To override the default calibration algorithm that torch2trt uses, you can set the int8_calib_algoirthm to the tensorrt.CalibrationAlgoType that you wish to use. For example, to use the minmax calibration algorithm you would do

import tensorrt as trt

model_trt = torch2trt(model, [data], int8_mode=True, int8_calib_algorithm=trt.CalibrationAlgoType.MINMAX_CALIBRATION)

Calibration Batch Size

During calibration, torch2trt pulls data in batches for the TensorRT calibrator. In some instances developers have found that the calibration batch size can impact the calibrated model accuracy. To set the calibration batch size, you can set the int8_calib_batch_size parameter. For example, to use a calibration batch size of 32 you could do

model_trt = torch2trt(model, [data], int8_mode=True, int8_calib_batch_size=32)

Binding Data Types

The data type of input and output bindings in TensorRT are determined by the original PyTorch module input and output data types. This does not directly impact whether the TensorRT optimizer will internally use fp16 or int8 precision.

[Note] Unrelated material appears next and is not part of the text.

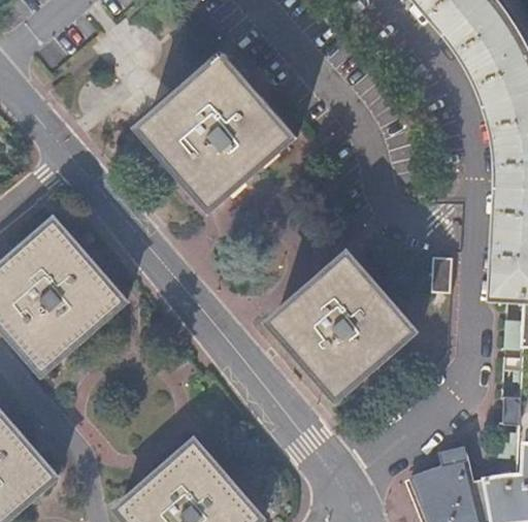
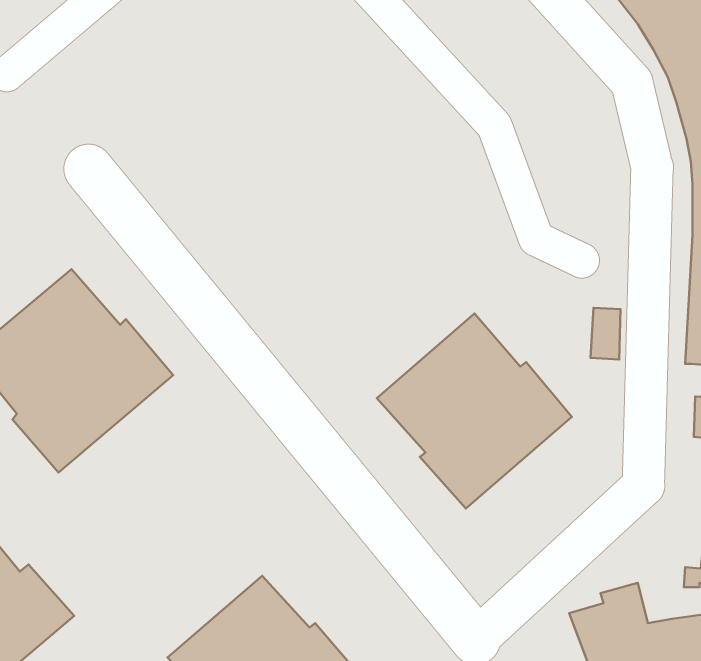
building: [148,53,295,209] -> none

For example, to create a model with fp32 precision bindings, you would do the following

model = model.float()
data = data.float()

model_trt = torch2trt(model, [data], fp16_mode=True)

In this instance, the optimizer may choose to use fp16 precision layers internally, but the input and output data types are fp32. To use fp16 precision input and output bindings you would do

model = model.half()
data = data.half()

model_trt = torch2trt(model, [data], fp16_mode=True)

Now, the input and output bindings of the model are half precision, and internally the optimizer may choose to select fp16 layers as well.